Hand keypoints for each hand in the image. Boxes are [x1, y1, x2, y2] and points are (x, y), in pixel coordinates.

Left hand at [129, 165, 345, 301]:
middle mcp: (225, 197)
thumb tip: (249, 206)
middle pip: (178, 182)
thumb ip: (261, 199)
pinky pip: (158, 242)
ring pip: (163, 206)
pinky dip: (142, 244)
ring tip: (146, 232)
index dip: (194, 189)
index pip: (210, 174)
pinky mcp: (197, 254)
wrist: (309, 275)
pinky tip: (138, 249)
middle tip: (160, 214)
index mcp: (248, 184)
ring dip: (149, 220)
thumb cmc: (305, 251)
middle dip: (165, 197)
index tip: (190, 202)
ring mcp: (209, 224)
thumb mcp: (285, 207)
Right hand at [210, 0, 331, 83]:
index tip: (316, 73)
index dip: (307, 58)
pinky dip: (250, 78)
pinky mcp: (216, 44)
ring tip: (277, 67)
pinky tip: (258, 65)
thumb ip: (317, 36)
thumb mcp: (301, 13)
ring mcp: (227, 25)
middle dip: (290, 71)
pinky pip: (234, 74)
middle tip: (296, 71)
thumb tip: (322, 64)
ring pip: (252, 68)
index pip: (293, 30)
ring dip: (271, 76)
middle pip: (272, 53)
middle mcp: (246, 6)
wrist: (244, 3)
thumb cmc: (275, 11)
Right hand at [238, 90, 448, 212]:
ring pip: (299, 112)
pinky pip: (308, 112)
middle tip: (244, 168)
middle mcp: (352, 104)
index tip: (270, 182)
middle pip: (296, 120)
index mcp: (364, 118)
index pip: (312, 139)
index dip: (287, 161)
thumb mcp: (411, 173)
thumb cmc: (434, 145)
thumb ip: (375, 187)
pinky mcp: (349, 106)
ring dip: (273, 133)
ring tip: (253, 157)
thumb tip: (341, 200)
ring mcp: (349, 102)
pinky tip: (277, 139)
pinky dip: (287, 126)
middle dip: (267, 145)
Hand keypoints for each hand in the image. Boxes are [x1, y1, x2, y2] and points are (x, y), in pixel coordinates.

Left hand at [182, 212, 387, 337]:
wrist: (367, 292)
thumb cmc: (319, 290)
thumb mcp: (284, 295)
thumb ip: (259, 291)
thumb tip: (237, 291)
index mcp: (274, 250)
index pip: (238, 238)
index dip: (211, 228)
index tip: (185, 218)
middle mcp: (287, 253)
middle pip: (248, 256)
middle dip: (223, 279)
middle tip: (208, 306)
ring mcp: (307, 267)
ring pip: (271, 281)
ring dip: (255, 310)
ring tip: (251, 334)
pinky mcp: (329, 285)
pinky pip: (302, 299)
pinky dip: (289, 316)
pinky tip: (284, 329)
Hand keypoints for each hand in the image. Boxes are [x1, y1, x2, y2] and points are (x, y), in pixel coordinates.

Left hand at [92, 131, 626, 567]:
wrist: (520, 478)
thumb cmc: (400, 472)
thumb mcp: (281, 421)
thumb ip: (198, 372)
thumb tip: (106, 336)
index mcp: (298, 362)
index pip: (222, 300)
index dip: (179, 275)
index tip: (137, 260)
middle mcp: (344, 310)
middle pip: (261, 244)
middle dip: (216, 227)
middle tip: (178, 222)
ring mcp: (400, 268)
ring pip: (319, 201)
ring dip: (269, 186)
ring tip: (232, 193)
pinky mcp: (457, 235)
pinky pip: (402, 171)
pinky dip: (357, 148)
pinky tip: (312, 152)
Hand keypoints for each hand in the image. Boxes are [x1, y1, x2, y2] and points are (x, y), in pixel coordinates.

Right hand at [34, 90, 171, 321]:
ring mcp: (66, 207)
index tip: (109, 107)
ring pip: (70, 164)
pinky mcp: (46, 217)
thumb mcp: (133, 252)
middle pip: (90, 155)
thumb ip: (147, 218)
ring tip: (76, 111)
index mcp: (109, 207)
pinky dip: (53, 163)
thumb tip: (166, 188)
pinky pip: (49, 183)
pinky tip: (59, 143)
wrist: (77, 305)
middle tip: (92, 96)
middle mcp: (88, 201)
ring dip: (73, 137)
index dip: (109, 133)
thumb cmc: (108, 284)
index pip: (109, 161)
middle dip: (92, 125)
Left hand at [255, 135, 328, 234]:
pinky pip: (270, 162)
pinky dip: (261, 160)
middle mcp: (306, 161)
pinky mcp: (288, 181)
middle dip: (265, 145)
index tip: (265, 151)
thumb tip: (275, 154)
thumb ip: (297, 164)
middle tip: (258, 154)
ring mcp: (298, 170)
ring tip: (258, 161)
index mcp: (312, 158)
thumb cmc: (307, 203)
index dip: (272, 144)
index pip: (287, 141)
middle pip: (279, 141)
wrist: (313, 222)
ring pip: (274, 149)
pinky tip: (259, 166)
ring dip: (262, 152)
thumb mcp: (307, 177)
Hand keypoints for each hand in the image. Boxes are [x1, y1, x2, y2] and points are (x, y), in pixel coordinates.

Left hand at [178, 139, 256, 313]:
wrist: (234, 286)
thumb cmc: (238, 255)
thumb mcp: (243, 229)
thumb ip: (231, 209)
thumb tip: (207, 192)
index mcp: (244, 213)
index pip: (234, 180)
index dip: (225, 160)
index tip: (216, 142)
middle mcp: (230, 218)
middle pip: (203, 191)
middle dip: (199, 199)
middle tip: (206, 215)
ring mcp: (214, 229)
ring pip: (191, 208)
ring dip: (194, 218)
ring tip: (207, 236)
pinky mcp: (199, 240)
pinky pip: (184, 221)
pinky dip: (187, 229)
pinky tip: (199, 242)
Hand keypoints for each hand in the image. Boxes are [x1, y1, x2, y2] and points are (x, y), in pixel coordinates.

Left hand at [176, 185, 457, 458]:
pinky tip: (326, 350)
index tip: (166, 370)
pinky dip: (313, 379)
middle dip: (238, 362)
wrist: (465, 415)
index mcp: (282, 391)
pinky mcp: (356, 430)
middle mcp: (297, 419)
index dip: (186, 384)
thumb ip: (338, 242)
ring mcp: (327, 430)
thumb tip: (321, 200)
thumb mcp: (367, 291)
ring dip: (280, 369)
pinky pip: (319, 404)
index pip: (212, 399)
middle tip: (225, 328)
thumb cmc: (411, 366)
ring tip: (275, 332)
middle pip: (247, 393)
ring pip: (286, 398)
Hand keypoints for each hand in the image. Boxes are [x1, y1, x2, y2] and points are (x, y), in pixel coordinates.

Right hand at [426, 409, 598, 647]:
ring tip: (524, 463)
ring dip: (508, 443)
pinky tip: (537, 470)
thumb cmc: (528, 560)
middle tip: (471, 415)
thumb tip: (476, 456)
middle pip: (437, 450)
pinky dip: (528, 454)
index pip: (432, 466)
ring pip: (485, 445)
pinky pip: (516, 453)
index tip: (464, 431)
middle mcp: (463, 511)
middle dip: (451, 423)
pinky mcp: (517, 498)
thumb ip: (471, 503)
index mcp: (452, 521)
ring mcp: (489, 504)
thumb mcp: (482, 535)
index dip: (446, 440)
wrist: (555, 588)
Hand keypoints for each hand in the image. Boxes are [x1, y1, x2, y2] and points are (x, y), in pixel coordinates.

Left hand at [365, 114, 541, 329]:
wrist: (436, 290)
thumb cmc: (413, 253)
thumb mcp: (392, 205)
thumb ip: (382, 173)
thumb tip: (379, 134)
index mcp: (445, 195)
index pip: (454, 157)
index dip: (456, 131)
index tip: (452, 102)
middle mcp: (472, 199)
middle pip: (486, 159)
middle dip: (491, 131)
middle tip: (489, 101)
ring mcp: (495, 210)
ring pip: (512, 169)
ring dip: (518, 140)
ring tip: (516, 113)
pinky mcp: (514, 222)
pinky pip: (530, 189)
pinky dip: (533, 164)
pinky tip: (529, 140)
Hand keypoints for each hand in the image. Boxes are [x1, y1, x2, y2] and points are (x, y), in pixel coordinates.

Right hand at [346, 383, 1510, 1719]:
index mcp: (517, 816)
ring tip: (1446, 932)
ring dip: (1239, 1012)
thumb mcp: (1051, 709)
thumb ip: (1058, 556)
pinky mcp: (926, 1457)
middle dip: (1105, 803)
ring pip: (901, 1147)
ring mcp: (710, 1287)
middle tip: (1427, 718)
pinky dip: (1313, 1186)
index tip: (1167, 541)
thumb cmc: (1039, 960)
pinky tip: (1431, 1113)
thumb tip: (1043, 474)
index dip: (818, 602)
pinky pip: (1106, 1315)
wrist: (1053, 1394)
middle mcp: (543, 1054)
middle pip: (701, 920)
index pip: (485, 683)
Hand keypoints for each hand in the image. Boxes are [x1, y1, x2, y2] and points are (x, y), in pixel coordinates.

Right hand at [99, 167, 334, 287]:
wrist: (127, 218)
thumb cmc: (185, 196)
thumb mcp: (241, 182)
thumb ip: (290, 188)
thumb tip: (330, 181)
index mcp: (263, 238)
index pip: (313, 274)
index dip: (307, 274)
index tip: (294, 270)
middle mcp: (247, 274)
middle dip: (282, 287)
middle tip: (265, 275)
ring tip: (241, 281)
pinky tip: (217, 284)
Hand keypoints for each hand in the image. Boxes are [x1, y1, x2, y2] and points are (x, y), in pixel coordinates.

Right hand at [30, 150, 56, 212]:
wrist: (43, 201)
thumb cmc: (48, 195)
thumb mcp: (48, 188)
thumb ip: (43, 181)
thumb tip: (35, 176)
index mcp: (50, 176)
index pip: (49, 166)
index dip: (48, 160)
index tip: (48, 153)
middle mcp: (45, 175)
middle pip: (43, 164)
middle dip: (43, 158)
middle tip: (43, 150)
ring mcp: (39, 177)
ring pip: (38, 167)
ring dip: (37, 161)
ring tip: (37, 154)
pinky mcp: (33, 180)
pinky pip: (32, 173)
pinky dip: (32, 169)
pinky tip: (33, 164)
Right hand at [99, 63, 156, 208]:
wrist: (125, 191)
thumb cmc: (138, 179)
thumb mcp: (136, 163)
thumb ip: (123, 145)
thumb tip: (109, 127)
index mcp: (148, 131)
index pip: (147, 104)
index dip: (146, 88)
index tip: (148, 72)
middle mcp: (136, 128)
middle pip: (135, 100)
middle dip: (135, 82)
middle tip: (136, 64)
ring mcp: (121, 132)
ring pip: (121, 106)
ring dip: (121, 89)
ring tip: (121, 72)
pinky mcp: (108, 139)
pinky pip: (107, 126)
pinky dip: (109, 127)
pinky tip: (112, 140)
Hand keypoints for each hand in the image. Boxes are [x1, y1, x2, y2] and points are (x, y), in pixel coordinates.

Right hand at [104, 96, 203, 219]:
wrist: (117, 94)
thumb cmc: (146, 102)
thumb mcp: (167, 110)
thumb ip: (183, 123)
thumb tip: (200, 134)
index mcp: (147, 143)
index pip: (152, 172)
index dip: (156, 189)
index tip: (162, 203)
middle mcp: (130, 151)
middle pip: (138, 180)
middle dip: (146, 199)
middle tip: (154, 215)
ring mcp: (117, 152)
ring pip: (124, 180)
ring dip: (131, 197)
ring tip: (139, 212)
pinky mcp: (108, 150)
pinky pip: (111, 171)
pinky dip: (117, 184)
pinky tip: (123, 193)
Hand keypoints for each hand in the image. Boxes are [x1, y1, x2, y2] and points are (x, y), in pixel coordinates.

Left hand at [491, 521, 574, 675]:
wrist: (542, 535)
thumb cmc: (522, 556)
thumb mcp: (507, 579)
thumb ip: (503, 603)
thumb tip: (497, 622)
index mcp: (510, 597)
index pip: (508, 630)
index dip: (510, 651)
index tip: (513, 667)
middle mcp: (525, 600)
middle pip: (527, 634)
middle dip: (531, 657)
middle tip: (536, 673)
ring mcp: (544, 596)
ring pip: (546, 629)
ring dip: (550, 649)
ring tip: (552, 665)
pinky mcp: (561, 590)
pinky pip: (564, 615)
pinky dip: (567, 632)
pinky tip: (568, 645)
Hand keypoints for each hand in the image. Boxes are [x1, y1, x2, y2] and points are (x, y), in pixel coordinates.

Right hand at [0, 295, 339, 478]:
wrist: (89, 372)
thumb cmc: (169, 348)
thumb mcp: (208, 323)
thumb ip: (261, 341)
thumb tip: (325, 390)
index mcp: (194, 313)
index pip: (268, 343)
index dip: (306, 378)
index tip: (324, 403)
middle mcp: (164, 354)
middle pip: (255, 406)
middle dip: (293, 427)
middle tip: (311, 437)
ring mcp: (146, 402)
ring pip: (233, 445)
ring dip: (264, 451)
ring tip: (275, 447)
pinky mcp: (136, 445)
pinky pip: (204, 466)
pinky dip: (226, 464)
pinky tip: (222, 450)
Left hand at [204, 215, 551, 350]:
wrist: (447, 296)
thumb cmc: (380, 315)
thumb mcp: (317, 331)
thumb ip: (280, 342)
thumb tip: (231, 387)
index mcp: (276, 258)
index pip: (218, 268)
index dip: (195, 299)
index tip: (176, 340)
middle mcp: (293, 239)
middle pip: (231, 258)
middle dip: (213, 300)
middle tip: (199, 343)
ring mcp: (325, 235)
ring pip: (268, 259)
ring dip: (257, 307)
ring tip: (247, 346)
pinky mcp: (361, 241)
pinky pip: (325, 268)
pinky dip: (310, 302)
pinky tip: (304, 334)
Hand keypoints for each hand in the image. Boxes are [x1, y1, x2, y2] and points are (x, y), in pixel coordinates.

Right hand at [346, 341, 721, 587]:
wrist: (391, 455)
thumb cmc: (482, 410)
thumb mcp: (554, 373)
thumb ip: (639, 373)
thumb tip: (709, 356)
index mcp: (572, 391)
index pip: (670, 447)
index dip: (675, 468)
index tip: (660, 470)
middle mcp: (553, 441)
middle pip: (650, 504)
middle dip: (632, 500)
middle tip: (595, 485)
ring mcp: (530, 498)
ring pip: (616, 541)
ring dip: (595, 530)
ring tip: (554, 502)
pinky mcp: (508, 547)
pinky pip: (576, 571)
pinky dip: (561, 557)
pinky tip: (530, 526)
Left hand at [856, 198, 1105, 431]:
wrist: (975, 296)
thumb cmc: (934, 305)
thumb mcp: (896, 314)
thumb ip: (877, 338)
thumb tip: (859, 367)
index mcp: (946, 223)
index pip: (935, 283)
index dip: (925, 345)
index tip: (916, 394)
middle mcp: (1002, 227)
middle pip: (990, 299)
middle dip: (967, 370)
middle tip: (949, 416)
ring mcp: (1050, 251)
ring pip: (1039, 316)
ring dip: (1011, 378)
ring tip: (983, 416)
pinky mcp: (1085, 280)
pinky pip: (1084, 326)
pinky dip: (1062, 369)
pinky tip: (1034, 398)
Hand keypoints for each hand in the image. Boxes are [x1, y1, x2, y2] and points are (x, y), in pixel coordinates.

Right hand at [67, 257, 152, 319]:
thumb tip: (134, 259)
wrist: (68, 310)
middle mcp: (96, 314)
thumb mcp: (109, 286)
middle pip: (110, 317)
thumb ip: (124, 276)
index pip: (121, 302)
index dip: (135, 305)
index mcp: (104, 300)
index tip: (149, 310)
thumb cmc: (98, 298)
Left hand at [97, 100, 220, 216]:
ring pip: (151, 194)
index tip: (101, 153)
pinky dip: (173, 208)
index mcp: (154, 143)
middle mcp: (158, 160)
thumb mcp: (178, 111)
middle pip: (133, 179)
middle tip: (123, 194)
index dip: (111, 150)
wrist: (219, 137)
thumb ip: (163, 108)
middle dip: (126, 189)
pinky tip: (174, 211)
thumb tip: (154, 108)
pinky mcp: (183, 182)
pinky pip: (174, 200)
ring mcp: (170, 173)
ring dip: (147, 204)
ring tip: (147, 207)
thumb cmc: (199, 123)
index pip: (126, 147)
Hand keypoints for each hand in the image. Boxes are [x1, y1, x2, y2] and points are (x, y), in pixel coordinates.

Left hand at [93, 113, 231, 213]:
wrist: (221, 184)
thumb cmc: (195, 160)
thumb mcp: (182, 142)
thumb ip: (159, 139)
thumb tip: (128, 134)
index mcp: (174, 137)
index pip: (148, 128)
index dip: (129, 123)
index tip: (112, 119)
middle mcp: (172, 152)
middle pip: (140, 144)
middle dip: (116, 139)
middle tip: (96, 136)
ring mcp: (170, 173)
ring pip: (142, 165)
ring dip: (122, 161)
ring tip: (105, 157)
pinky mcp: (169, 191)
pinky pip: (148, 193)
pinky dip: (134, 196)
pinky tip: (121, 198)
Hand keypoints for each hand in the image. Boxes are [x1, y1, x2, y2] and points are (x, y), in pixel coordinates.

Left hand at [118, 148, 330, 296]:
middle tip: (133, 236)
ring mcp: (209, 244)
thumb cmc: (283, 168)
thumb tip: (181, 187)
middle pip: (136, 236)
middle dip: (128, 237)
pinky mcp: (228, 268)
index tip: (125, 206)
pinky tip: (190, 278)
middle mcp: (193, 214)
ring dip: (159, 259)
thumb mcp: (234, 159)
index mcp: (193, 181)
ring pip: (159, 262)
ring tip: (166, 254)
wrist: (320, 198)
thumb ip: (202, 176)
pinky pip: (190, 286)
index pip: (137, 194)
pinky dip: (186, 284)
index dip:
◇ ◇ ◇ ◇ ◇ ◇ ◇
== WHAT YOU ARE ASKED TO DO ==
Your answer should be the lines above from the one containing "pinky mcp: (517, 498)" through the one containing "index dip: (456, 131)", copied exactly and with both ends kept.

== RESULT ==
pinky mcp: (517, 498)
thumb ip: (471, 503)
index mcp: (452, 521)
ring mcp: (489, 504)
thumb mcp: (482, 535)
index dip: (446, 440)
wrist: (555, 588)
Hand keypoints for each hand in the image. Boxes are [x1, y1, x2, y2] and points are (x, y), in pixel coordinates.

Left hand at [365, 114, 541, 329]:
wrist: (436, 290)
thumb cmc: (413, 253)
thumb mcp: (392, 205)
thumb ip: (382, 173)
thumb tip: (379, 134)
index mcp: (445, 195)
index pip: (454, 157)
index dip: (456, 131)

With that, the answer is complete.